- _TASK STATEMENT_
Work out how many lines in the entries contain the string "Instantiate", and give nothing but that number.

- _STORED DATA_
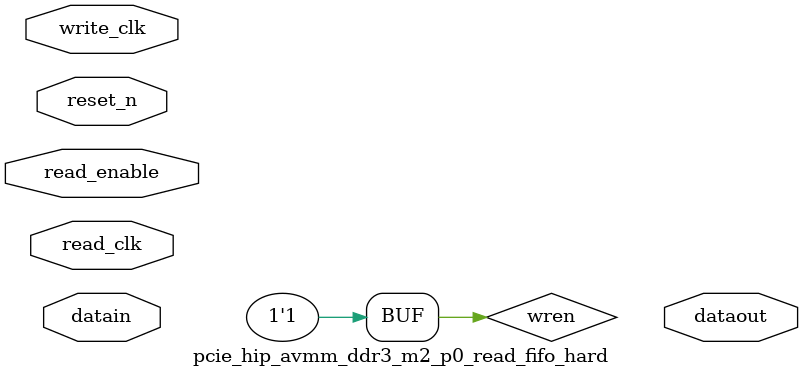
<source format=v>



`timescale 1 ps / 1 ps

module pcie_hip_avmm_ddr3_m2_p0_read_fifo_hard(
	write_clk,
	read_clk,
	read_enable,
	reset_n,
	datain,
	dataout
);

// ******************************************************************************************************************************** 
// BEGIN PARAMETER SECTION
// All parameters default to "" will have their values passed in from higher level wrapper with the controller and driver 

parameter DQ_GROUP_WIDTH = "";

localparam RATE_MULT = 2;


// END PARAMETER SECTION
// ******************************************************************************************************************************** 

input	write_clk;
input	read_clk;
input	read_enable;
input	reset_n;
input	[DQ_GROUP_WIDTH*2-1:0] datain;
output	[RATE_MULT*DQ_GROUP_WIDTH*2-1:0] dataout;


// ******************************************************************************************************************************** 
// Instantiate write-enable circuitry inside the DQS logic block
// ******************************************************************************************************************************** 

// The read_clk is expected to be a strobe that only toggles when there
// is valid data, so wren is tied to 1
wire wren = 1'b1;
	

// ******************************************************************************************************************************** 
// Instantiate read-enable circuitry inside the DQS logic block
// ******************************************************************************************************************************** 
wire read_enable_tmp;
wire plus2_tmp;
stratixv_read_fifo_read_enable fifo_read_enable (
	.re(read_enable),
	.rclk(),
	.plus2(1'b0), 
	.areset(),
	.reout (read_enable_tmp),
	.plus2out (plus2_tmp)
);
defparam fifo_read_enable.use_stalled_read_enable = "false";

// ******************************************************************************************************************************** 
// Instantiate hard read-fifo. 
// ******************************************************************************************************************************** 
generate
genvar dq_count;
	for (dq_count=0; dq_count<DQ_GROUP_WIDTH; dq_count=dq_count+1)
	begin:read_fifos
		// The datain bus is the read data for the current DQS group
		// coming out of the DDIO. Its width is 2x of each DQS group on the
		// memory interface. The bus is ordered by time slot:
		//
		// D0_T1, D0_T0
		//
		// The dataout bus is the read data going out of the FIFO. In FR, it has
		// the same width as datain. In HR, it 2x the datain width. The bus is
		// ordered by time slot.
		//
		// FR: D0_T1, D0_T0
		// HR: D0_T3, D0_T2, D0_T1, D0_T0
		stratixv_read_fifo fifo (
			.wclk(write_clk),
			.we(wren),
			.rclk(read_clk),
			.re(read_enable_tmp),
			.areset(~reset_n),
			.plus2(plus2_tmp),
			.datain({datain[dq_count], datain[dq_count + DQ_GROUP_WIDTH]}),
			.dataout({
					dataout[dq_count + (DQ_GROUP_WIDTH * 0)],
					dataout[dq_count + (DQ_GROUP_WIDTH * 1)],
					dataout[dq_count + (DQ_GROUP_WIDTH * 2)],
					dataout[dq_count + (DQ_GROUP_WIDTH * 3)]
								})
		);
		defparam fifo.use_half_rate_read = "true";
		defparam fifo.sim_wclk_pre_delay = 100;
	end
endgenerate

endmodule

</source>
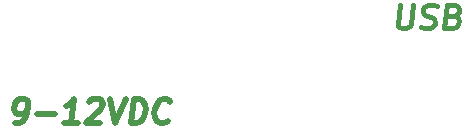
<source format=gts>
G04 #@! TF.GenerationSoftware,KiCad,Pcbnew,5.0.0-rc2*
G04 #@! TF.CreationDate,2019-06-24T18:00:31-04:00*
G04 #@! TF.ProjectId,panelback,70616E656C6261636B2E6B696361645F,rev?*
G04 #@! TF.SameCoordinates,Original*
G04 #@! TF.FileFunction,Soldermask,Top*
G04 #@! TF.FilePolarity,Negative*
%FSLAX46Y46*%
G04 Gerber Fmt 4.6, Leading zero omitted, Abs format (unit mm)*
G04 Created by KiCad (PCBNEW 5.0.0-rc2) date Mon Jun 24 18:00:31 2019*
%MOMM*%
%LPD*%
G01*
G04 APERTURE LIST*
%ADD10C,0.400000*%
%ADD11C,0.500000*%
G04 APERTURE END LIST*
D10*
X100018095Y-87904761D02*
X99815714Y-89523809D01*
X99887142Y-89714285D01*
X99970476Y-89809523D01*
X100149047Y-89904761D01*
X100529999Y-89904761D01*
X100732380Y-89809523D01*
X100839523Y-89714285D01*
X100958571Y-89523809D01*
X101160952Y-87904761D01*
X101779999Y-89809523D02*
X102053809Y-89904761D01*
X102530000Y-89904761D01*
X102732380Y-89809523D01*
X102839523Y-89714285D01*
X102958571Y-89523809D01*
X102982380Y-89333333D01*
X102910952Y-89142857D01*
X102827619Y-89047619D01*
X102649047Y-88952380D01*
X102279999Y-88857142D01*
X102101428Y-88761904D01*
X102018095Y-88666666D01*
X101946666Y-88476190D01*
X101970476Y-88285714D01*
X102089523Y-88095238D01*
X102196666Y-88000000D01*
X102399047Y-87904761D01*
X102875238Y-87904761D01*
X103149047Y-88000000D01*
X104565714Y-88857142D02*
X104839523Y-88952380D01*
X104922857Y-89047619D01*
X104994285Y-89238095D01*
X104958571Y-89523809D01*
X104839523Y-89714285D01*
X104732380Y-89809523D01*
X104530000Y-89904761D01*
X103768095Y-89904761D01*
X104018095Y-87904761D01*
X104684761Y-87904761D01*
X104863333Y-88000000D01*
X104946666Y-88095238D01*
X105018095Y-88285714D01*
X104994285Y-88476190D01*
X104875238Y-88666666D01*
X104768095Y-88761904D01*
X104565714Y-88857142D01*
X103899047Y-88857142D01*
D11*
X67402827Y-97904761D02*
X67783779Y-97904761D01*
X67986160Y-97809523D01*
X68093303Y-97714285D01*
X68319494Y-97428571D01*
X68462351Y-97047619D01*
X68557589Y-96285714D01*
X68486160Y-96095238D01*
X68402827Y-96000000D01*
X68224255Y-95904761D01*
X67843303Y-95904761D01*
X67640922Y-96000000D01*
X67533779Y-96095238D01*
X67414732Y-96285714D01*
X67355208Y-96761904D01*
X67426636Y-96952380D01*
X67509970Y-97047619D01*
X67688541Y-97142857D01*
X68069494Y-97142857D01*
X68271874Y-97047619D01*
X68379017Y-96952380D01*
X68498065Y-96761904D01*
X69307589Y-97142857D02*
X70831398Y-97142857D01*
X72736160Y-97904761D02*
X71593303Y-97904761D01*
X72164732Y-97904761D02*
X72414732Y-95904761D01*
X72188541Y-96190476D01*
X71974255Y-96380952D01*
X71771874Y-96476190D01*
X73724255Y-96095238D02*
X73831398Y-96000000D01*
X74033779Y-95904761D01*
X74509970Y-95904761D01*
X74688541Y-96000000D01*
X74771874Y-96095238D01*
X74843303Y-96285714D01*
X74819494Y-96476190D01*
X74688541Y-96761904D01*
X73402827Y-97904761D01*
X74640922Y-97904761D01*
X75462351Y-95904761D02*
X75879017Y-97904761D01*
X76795684Y-95904761D01*
X77212351Y-97904761D02*
X77462351Y-95904761D01*
X77938541Y-95904761D01*
X78212351Y-96000000D01*
X78379017Y-96190476D01*
X78450446Y-96380952D01*
X78498065Y-96761904D01*
X78462351Y-97047619D01*
X78319494Y-97428571D01*
X78200446Y-97619047D01*
X77986160Y-97809523D01*
X77688541Y-97904761D01*
X77212351Y-97904761D01*
X80379017Y-97714285D02*
X80271874Y-97809523D01*
X79974255Y-97904761D01*
X79783779Y-97904761D01*
X79509970Y-97809523D01*
X79343303Y-97619047D01*
X79271874Y-97428571D01*
X79224255Y-97047619D01*
X79259970Y-96761904D01*
X79402827Y-96380952D01*
X79521874Y-96190476D01*
X79736160Y-96000000D01*
X80033779Y-95904761D01*
X80224255Y-95904761D01*
X80498065Y-96000000D01*
X80581398Y-96095238D01*
M02*

</source>
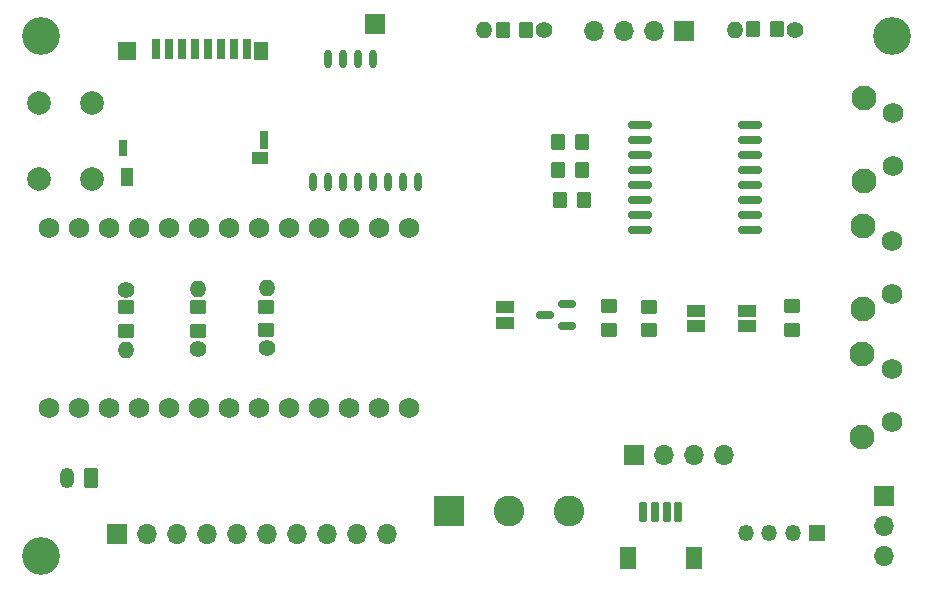
<source format=gbr>
%TF.GenerationSoftware,KiCad,Pcbnew,8.0.6-8.0.6-0~ubuntu24.04.1*%
%TF.CreationDate,2025-11-22T22:57:42-05:00*%
%TF.ProjectId,rook,726f6f6b-2e6b-4696-9361-645f70636258,rev?*%
%TF.SameCoordinates,Original*%
%TF.FileFunction,Soldermask,Top*%
%TF.FilePolarity,Negative*%
%FSLAX46Y46*%
G04 Gerber Fmt 4.6, Leading zero omitted, Abs format (unit mm)*
G04 Created by KiCad (PCBNEW 8.0.6-8.0.6-0~ubuntu24.04.1) date 2025-11-22 22:57:42*
%MOMM*%
%LPD*%
G01*
G04 APERTURE LIST*
G04 Aperture macros list*
%AMRoundRect*
0 Rectangle with rounded corners*
0 $1 Rounding radius*
0 $2 $3 $4 $5 $6 $7 $8 $9 X,Y pos of 4 corners*
0 Add a 4 corners polygon primitive as box body*
4,1,4,$2,$3,$4,$5,$6,$7,$8,$9,$2,$3,0*
0 Add four circle primitives for the rounded corners*
1,1,$1+$1,$2,$3*
1,1,$1+$1,$4,$5*
1,1,$1+$1,$6,$7*
1,1,$1+$1,$8,$9*
0 Add four rect primitives between the rounded corners*
20,1,$1+$1,$2,$3,$4,$5,0*
20,1,$1+$1,$4,$5,$6,$7,0*
20,1,$1+$1,$6,$7,$8,$9,0*
20,1,$1+$1,$8,$9,$2,$3,0*%
G04 Aperture macros list end*
%ADD10RoundRect,0.250000X-0.450000X0.350000X-0.450000X-0.350000X0.450000X-0.350000X0.450000X0.350000X0*%
%ADD11RoundRect,0.250000X-0.350000X-0.450000X0.350000X-0.450000X0.350000X0.450000X-0.350000X0.450000X0*%
%ADD12R,1.700000X1.700000*%
%ADD13O,1.700000X1.700000*%
%ADD14RoundRect,0.250000X0.450000X-0.350000X0.450000X0.350000X-0.450000X0.350000X-0.450000X-0.350000X0*%
%ADD15RoundRect,0.150000X0.587500X0.150000X-0.587500X0.150000X-0.587500X-0.150000X0.587500X-0.150000X0*%
%ADD16R,1.500000X1.000000*%
%ADD17RoundRect,0.050800X0.600000X-0.900000X0.600000X0.900000X-0.600000X0.900000X-0.600000X-0.900000X0*%
%ADD18RoundRect,0.050800X0.250000X-0.775000X0.250000X0.775000X-0.250000X0.775000X-0.250000X-0.775000X0*%
%ADD19C,1.752600*%
%ADD20C,1.400000*%
%ADD21O,1.400000X1.400000*%
%ADD22C,3.200000*%
%ADD23C,2.000000*%
%ADD24RoundRect,0.150000X-0.875000X-0.150000X0.875000X-0.150000X0.875000X0.150000X-0.875000X0.150000X0*%
%ADD25C,2.100000*%
%ADD26C,1.750000*%
%ADD27R,0.700000X1.750000*%
%ADD28R,1.300000X1.500000*%
%ADD29R,0.800000X1.500000*%
%ADD30R,0.800000X1.400000*%
%ADD31R,1.500000X1.500000*%
%ADD32R,1.000000X1.550000*%
%ADD33R,1.450000X1.000000*%
%ADD34RoundRect,0.250000X0.350000X0.450000X-0.350000X0.450000X-0.350000X-0.450000X0.350000X-0.450000X0*%
%ADD35O,1.350000X1.350000*%
%ADD36R,1.350000X1.350000*%
%ADD37RoundRect,0.300000X0.000010X-0.500000X0.000010X0.500000X-0.000010X0.500000X-0.000010X-0.500000X0*%
%ADD38R,2.600000X2.600000*%
%ADD39C,2.600000*%
%ADD40O,1.200000X1.750000*%
%ADD41RoundRect,0.250000X0.350000X0.625000X-0.350000X0.625000X-0.350000X-0.625000X0.350000X-0.625000X0*%
G04 APERTURE END LIST*
D10*
%TO.C,R16*%
X48050000Y-22850000D03*
X48050000Y-24850000D03*
%TD*%
D11*
%TO.C,R14*%
X45800000Y-8950000D03*
X43800000Y-8950000D03*
%TD*%
%TO.C,R13*%
X45800000Y-11350000D03*
X43800000Y-11350000D03*
%TD*%
%TO.C,R12*%
X45950000Y-13850000D03*
X43950000Y-13850000D03*
%TD*%
D12*
%TO.C,J9*%
X6400000Y-42100000D03*
D13*
X8940000Y-42100000D03*
X11480000Y-42100000D03*
X14020000Y-42100000D03*
X16560000Y-42100000D03*
X19100000Y-42100000D03*
X21640000Y-42100000D03*
X24180000Y-42100000D03*
X26720000Y-42100000D03*
X29260000Y-42100000D03*
%TD*%
D14*
%TO.C,R18*%
X63600000Y-22850000D03*
X63600000Y-24850000D03*
%TD*%
%TO.C,R15*%
X51450000Y-24900000D03*
X51450000Y-22900000D03*
%TD*%
D15*
%TO.C,Q2*%
X44550000Y-24550000D03*
X44550000Y-22650000D03*
X42675000Y-23600000D03*
%TD*%
D16*
%TO.C,JP3*%
X39300000Y-22950000D03*
X39300000Y-24250000D03*
%TD*%
%TO.C,JP2*%
X55450000Y-23250000D03*
X55450000Y-24550000D03*
%TD*%
%TO.C,JP1*%
X59800000Y-23250000D03*
X59800000Y-24550000D03*
%TD*%
D17*
%TO.C,J6*%
X55250000Y-44150000D03*
X49650000Y-44150000D03*
D18*
X53950000Y-40250000D03*
X52950000Y-40250000D03*
X51950000Y-40250000D03*
X50950000Y-40250000D03*
%TD*%
D19*
%TO.C,U2*%
X3240000Y-31450000D03*
X5780000Y-31450000D03*
X8320000Y-31450000D03*
X10860000Y-31450000D03*
X13400000Y-31450000D03*
X15940000Y-31450000D03*
X18480000Y-31450000D03*
X21020000Y-31450000D03*
X23560000Y-31450000D03*
X26100000Y-31450000D03*
X28640000Y-31450000D03*
X31180000Y-31450000D03*
X31180000Y-16210000D03*
X28640000Y-16210000D03*
X26100000Y-16210000D03*
X23560000Y-16210000D03*
X21020000Y-16210000D03*
X18480000Y-16210000D03*
X15940000Y-16210000D03*
X13400000Y-16210000D03*
X10860000Y-16210000D03*
X8320000Y-16210000D03*
X5780000Y-16210000D03*
X3240000Y-16210000D03*
X700000Y-16210000D03*
X700000Y-31450000D03*
%TD*%
D20*
%TO.C,R10*%
X19150000Y-26380000D03*
D21*
X19150000Y-21300000D03*
%TD*%
D10*
%TO.C,R5*%
X7150000Y-22950000D03*
X7150000Y-24950000D03*
%TD*%
D14*
%TO.C,R9*%
X19000000Y-24880000D03*
X19000000Y-22880000D03*
%TD*%
D22*
%TO.C,H4*%
X0Y-44000000D03*
%TD*%
D23*
%TO.C,SW4*%
X4300000Y-5600000D03*
X4300000Y-12100000D03*
X-200000Y-5600000D03*
X-200000Y-12100000D03*
%TD*%
D14*
%TO.C,R6*%
X13300000Y-24940000D03*
X13300000Y-22940000D03*
%TD*%
D24*
%TO.C,U3*%
X60000000Y-7510000D03*
X60000000Y-8780000D03*
X60000000Y-10050000D03*
X60000000Y-11320000D03*
X60000000Y-12590000D03*
X60000000Y-13860000D03*
X60000000Y-15130000D03*
X60000000Y-16400000D03*
X50700000Y-16400000D03*
X50700000Y-15130000D03*
X50700000Y-13860000D03*
X50700000Y-12590000D03*
X50700000Y-11320000D03*
X50700000Y-10050000D03*
X50700000Y-8780000D03*
X50700000Y-7510000D03*
%TD*%
D25*
%TO.C,SW1*%
X69660000Y-5200000D03*
X69660000Y-12210000D03*
D26*
X72150000Y-6450000D03*
X72150000Y-10950000D03*
%TD*%
D20*
%TO.C,R1*%
X13300000Y-26500000D03*
D21*
X13300000Y-21420000D03*
%TD*%
D27*
%TO.C,J10*%
X9700000Y-1075000D03*
X10800000Y-1075000D03*
X11900000Y-1075000D03*
X13000000Y-1075000D03*
X14100000Y-1075000D03*
X15200000Y-1075000D03*
X16300000Y-1075000D03*
X17400000Y-1075000D03*
D28*
X18600000Y-1200000D03*
D29*
X18850000Y-8800000D03*
D30*
X6900000Y-9450000D03*
D31*
X7250000Y-1200000D03*
D32*
X7300000Y-11875000D03*
D33*
X18525000Y-10300000D03*
%TD*%
D25*
%TO.C,SW2*%
X69560000Y-16050000D03*
X69560000Y-23060000D03*
D26*
X72050000Y-17300000D03*
X72050000Y-21800000D03*
%TD*%
D22*
%TO.C,H1*%
X0Y0D03*
%TD*%
D25*
%TO.C,SW3*%
X69510000Y-26900000D03*
X69510000Y-33910000D03*
D26*
X72000000Y-28150000D03*
X72000000Y-32650000D03*
%TD*%
D34*
%TO.C,R8*%
X60300000Y600000D03*
X62300000Y600000D03*
%TD*%
D12*
%TO.C,J3*%
X54450000Y440000D03*
D13*
X51910000Y440000D03*
X49370000Y440000D03*
X46830000Y440000D03*
%TD*%
D20*
%TO.C,R3*%
X42620000Y580000D03*
D21*
X37540000Y580000D03*
%TD*%
D34*
%TO.C,R7*%
X39080000Y550000D03*
X41080000Y550000D03*
%TD*%
D20*
%TO.C,R2*%
X7150000Y-21500000D03*
D21*
X7150000Y-26580000D03*
%TD*%
D35*
%TO.C,U4*%
X59650000Y-42050000D03*
X61650000Y-42050000D03*
X63650000Y-42050000D03*
D36*
X65650000Y-42050000D03*
%TD*%
D22*
%TO.C,H3*%
X72000000Y0D03*
%TD*%
D12*
%TO.C,J8*%
X71400000Y-38920000D03*
D13*
X71400000Y-41460000D03*
X71400000Y-44000000D03*
%TD*%
D37*
%TO.C,U1*%
X23030000Y-12350000D03*
X24300000Y-12350000D03*
X25570000Y-12350000D03*
X26840000Y-12350000D03*
X28110000Y-12350000D03*
X29380000Y-12350000D03*
X30650000Y-12350000D03*
X31920000Y-12350000D03*
X28110000Y-1950000D03*
X26840000Y-1950000D03*
X25570000Y-1950000D03*
X24300000Y-1950000D03*
%TD*%
D38*
%TO.C,J7*%
X34550000Y-40150000D03*
D39*
X39630000Y-40150000D03*
X44710000Y-40150000D03*
%TD*%
D12*
%TO.C,J4*%
X28250000Y1040000D03*
%TD*%
D21*
%TO.C,R4*%
X58760000Y570000D03*
D20*
X63840000Y570000D03*
%TD*%
D12*
%TO.C,J2*%
X50180000Y-35450000D03*
D13*
X52720000Y-35450000D03*
X55260000Y-35450000D03*
X57800000Y-35450000D03*
%TD*%
D40*
%TO.C,J1*%
X2200000Y-37400000D03*
D41*
X4200000Y-37400000D03*
%TD*%
M02*

</source>
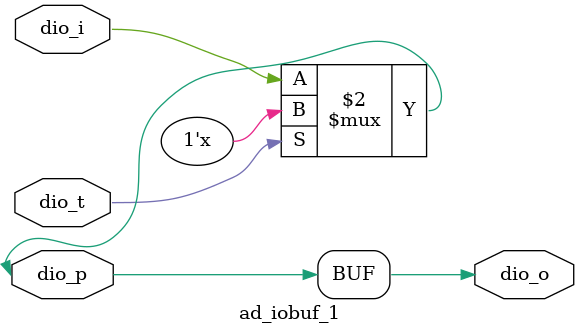
<source format=v>
module ad_iobuf_1 (
  dio_t,
  dio_i,
  dio_o,
  dio_p);
  parameter     DATA_WIDTH = 1;
  input   [(DATA_WIDTH-1):0]  dio_t;
  input   [(DATA_WIDTH-1):0]  dio_i;
  output  [(DATA_WIDTH-1):0]  dio_o;
  inout   [(DATA_WIDTH-1):0]  dio_p;
  genvar n;
  generate
  for (n = 0; n < DATA_WIDTH; n = n + 1) begin: g_iobuf
  assign dio_o[n] = dio_p[n];
  assign dio_p[n] = (dio_t[n] == 1'b1) ? 1'bz : dio_i[n];
  end
  endgenerate
endmodule
</source>
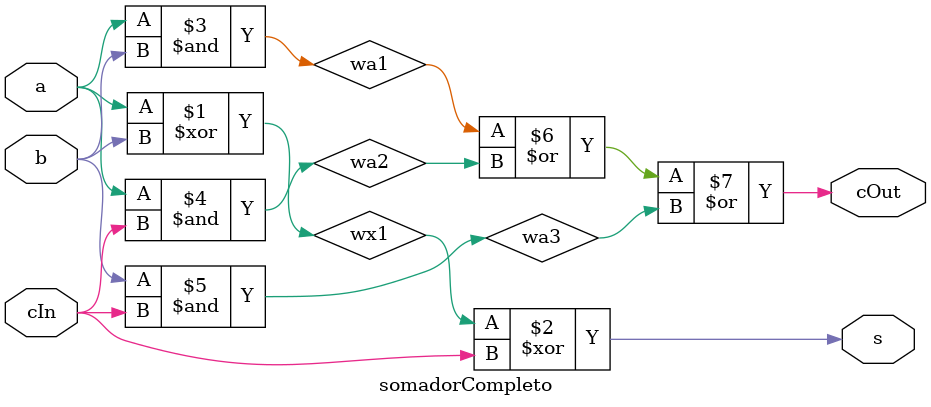
<source format=v>


module somadorCompleto(a, b, cIn, s, cOut);

input a, b; // bits a somar
input cIn; // carry in

output s; // soma
output cOut; // carry out

wire wx1, wa1, wa2, wa3;

xor(wx1, a, b);
xor(s, wx1, cIn);

and(wa1, a, b);
and(wa2, a, cIn);
and(wa3, b, cIn);

or(cOut, wa1, wa2, wa3);

endmodule

</source>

- _REPLY TO THE EXERCISE_
3